Hence it's insufficient for the needs of the exercise. It was explicitly asked to prove that "only when p=0" that expression can be true.

11. Aug 26, 2013

### D H

Staff Emeritus
Do you understand the difference between "for all" and "there exists"?

12. Aug 26, 2013

### cdux

And I'm not convinced it proves it for all. What am I missing?

I keep hearing "If I set x and y tending to those numbers ρ must be 0". Yeah, fine, that's obvious. Why does that restrict ρ to one number?

13. Aug 26, 2013

### Ray Vickson

That is NOT what it says. It says that something holds FOR ALL x,y. Of course if ρ ≠ 0 the equation F(x,y,ρ) = 0 has some (x,y) solutions; for any given value of ρ you will get a curve C(ρ) in x-y space so that for all points (x,y) in the curve, the equation is satisfied. However, that means the equation is satisfied on the curve, not on all of x-y space. If you change the value of ρ you will get a different curve. What the result is saying is that for the special value ρ = 0, and for only that value, the "curve" spreads out to become the whole of x-y space!

14. Aug 26, 2013

### cdux

I suspect the answer lies closer to the first reply. That it's related to continuity.

15. Aug 26, 2013

### LCKurtz

@cdux: You were given a proposed identity. That means it must be true for all x and y. $\rho$ is presumably a constant so it doesn't change. So if it is shown to be zero under any circumstance or argument, it is zero period. Here's a simpler example of the same idea:
$$(x + y)^2=x^2 + cxy+y^2$$Show that $c$ must b $2$. You could put, for example, $x=1,~y=1$ in both sides to see it. You could try lots of other values to see it too.
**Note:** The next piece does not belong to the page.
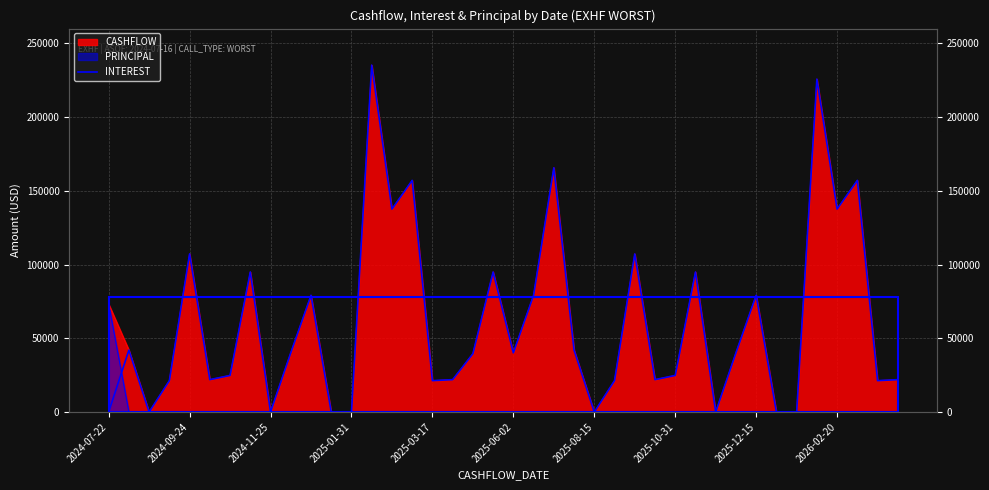

List the labels in order of value, largest first.

13, 35, 22, 15, 37, 14, 36, 2025-03-17, 26, 2025-10-31, 19, 29, 10, 21, 32, 2024-09-24, 23, 2026-02-20, 20, 31, 18, 2025-08-15, 28, 2025-06-02, 17, 27, 39, 2025-01-31, 16, 25, 38, 2024-07-22, 2024-11-25, 2025-12-15, 11, 12, 24, 30, 33, 34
Nothing but $c=2$ can work. Any other value of $c$ won't work when $x=1,~y=1$. Your "identity" is a little more complicated, but it's the same idea.

16. Aug 26, 2013

### cdux

That makes perfect sense.

Per the first reply, doesn't continuity play a role?

17. Aug 26, 2013

### LCKurtz

Yes, it plays a role in the particular argument that was given. But they could have used other arguments. Any logical argument at all that shows that $\rho=0$ would do. Just like in my simpler example, you could have used other values of x and y.

Your original problem could probably be worked by choosing particular x and y also. It's just that you would need a calculator to work it out, where the limit argument they gave is "simpler" that way.

18. Aug 26, 2013

### LCKurtz

Actually, why don't you try $x=1,~y=1$ in your problem. See that you can get $\rho=0$ out of that. It's easy.

19. Aug 26, 2013

### D H

Staff Emeritus
That's not quite right. One has to show that ρ=0 is a solution under all circumstances *and* that this is the only solution under all circumstances. The first condition is trivial to prove; just substitute ρ=0 and you get 1=1. The second condition is where the given proof comes into to play. If there is some circumstance where the only solution is the trivial solution ρ=0, then that's all one needs.

20. Aug 26, 2013

### D H

Staff Emeritus
How about ρ ≈ -1.47767 and ρ ≈ 2.51286? Both of are also solutions to eρxy=(1+ρx)(1+ρy) at x=y=1. The problem is that these non-trivial solutions for this specific x,y pair are not valid for all x,y>0. Use some other values of x and y and the equality no longer holds.